Have we reached the point when the AEC industry starts redesigning fast-food menu items?

Some people may feel that way after seeing the latest figures from the American Institute of Architects' Architecture Billings Index.

As anyone who practices in the AEC industry, or follows this space, will tell you, things have been bleak since fall 2007. Not coincidentally, the January ABI numbers mark the beginning of the third year of negative conditions, with a drop of almost three points.

The January ABI rating was 42.1, down sharply from a revised reading of 45.4 in December. (Every January, the AIA research department uses Department of Commerce statistics to re-estimate ABI data based on seasonal patterns, resulting in a recalibration of recent figures.)

The score indicates a continued decline in demand for design services as any score above 50 indicates an increase in billings. The new projects inquiry score was 52.5, down more than seven points.
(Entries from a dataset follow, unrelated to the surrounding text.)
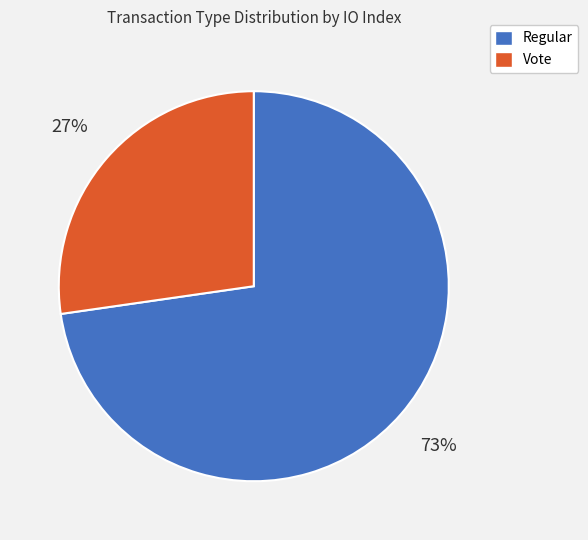

To the nearest percent, what is the average slice percentage?

50%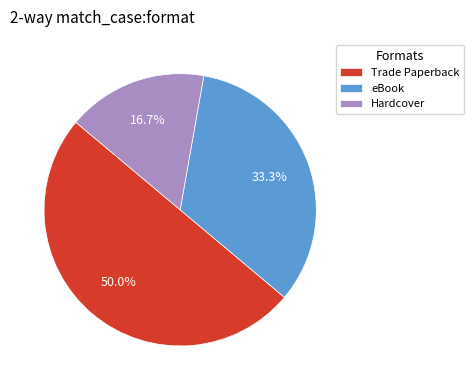

To the nearest percent, what is the difference between the largest and smallest slice percentages?

33%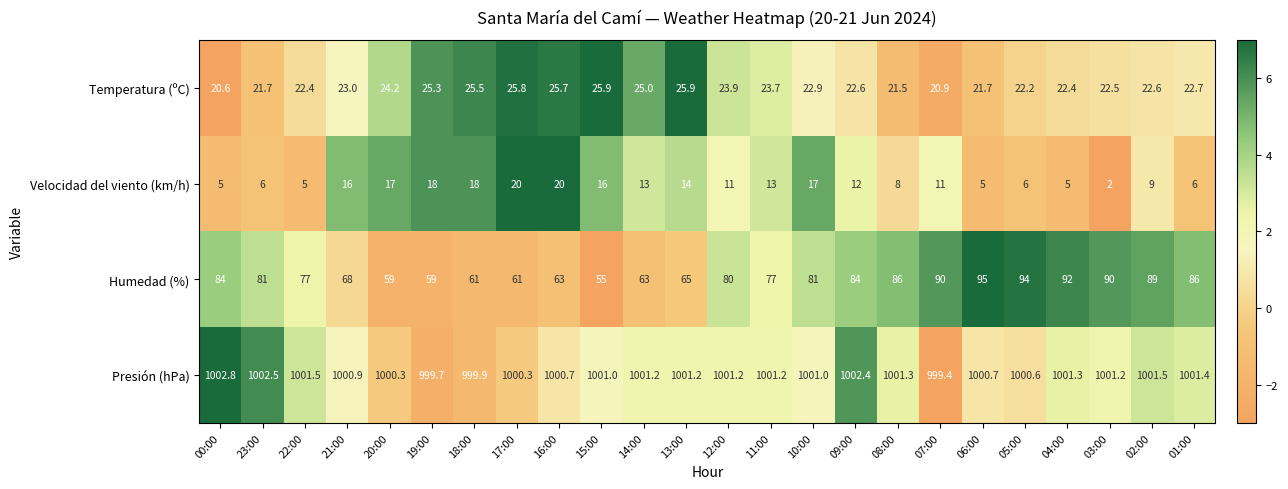

Is it true that Temperatura (ºC) equals 25.8 at 17:00?

True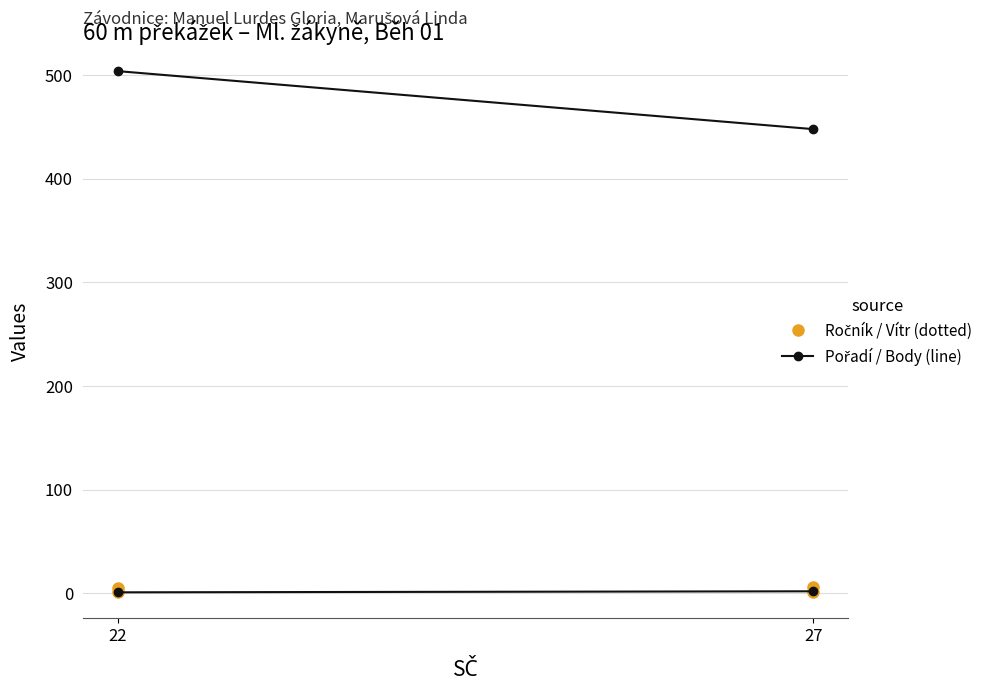

Count the number of categories in the chart.

2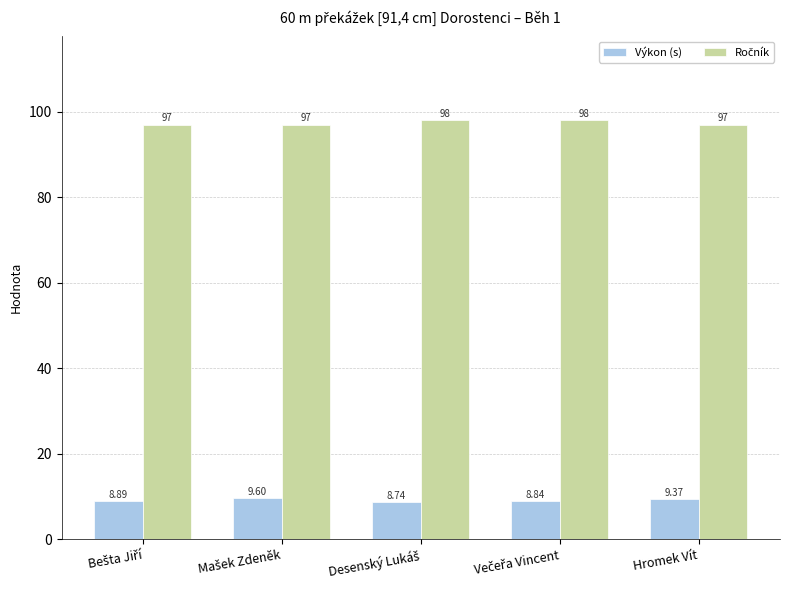

The Výkon (s) series shows 9.4 at Hromek Vít. True or false?

True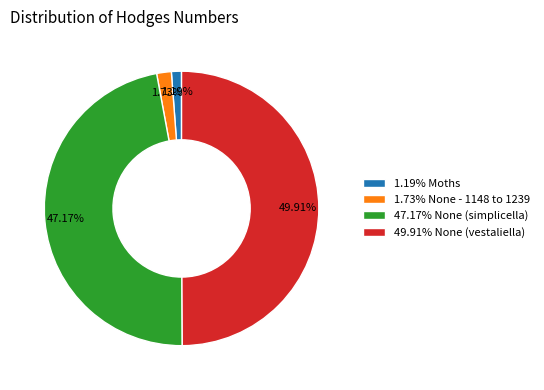

Do 49.91% None (vestaliella) and 1.73% None - 1148 to 1239 together represent more than half of the pie?

Yes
Regionally, the ABI breaks down as follows: Midwest 48.0, Northeast 45.7, South 41.32, West 40.5. The sector index is as follows: Multi-famliy residential (50.1), commercial/industrial (44.9), institutional (43.1), and mixed practice (40.3).

"Projects are being delayed or cancelled because lending institutions are placing unusually stringent equity requirements on new developments. This is even happening to financially sound companies with strong credit ratings," said AIA Chief Economist Kermit Baker.

The credit crunch that originally hit small AEC firms hard in 2008 and into 2009 is now hitting medium- and larger firms, as witnessed by the abrupt December closing of Boston-area architecture firm Cubellis and this week's news that Memphis architecture firm Looney Ricks Kiss has filed for bankruptcy. Fact is, banks are being very skittish about loaning money or extending credit lines right now, and it is having a direct impact on the AEC industry.

"This serious situation is being compounded by a skittish bond market, decreased tax revenues for publicly financed projects, and declining property values, all which serve as deterrents for construction activity. Until these factors are resolved, the design and construction industry-- which accounts for roughly 10 percent of GDP and is facing unemployment figures in excess of 20 percent-- will continue to face deteriorating market conditions."

Read that last sentence again. Until factors that are outside of this industry's control are settled, a profession with upwards of 20 percent unemployment will continue to suffer.

So while some folks out there espouse designing hamburgers and hot dogs, the smart AEC firm leader will continue focusing on his bottom line, managing his business effectively to survive this recession and emerge even stronger when it ends.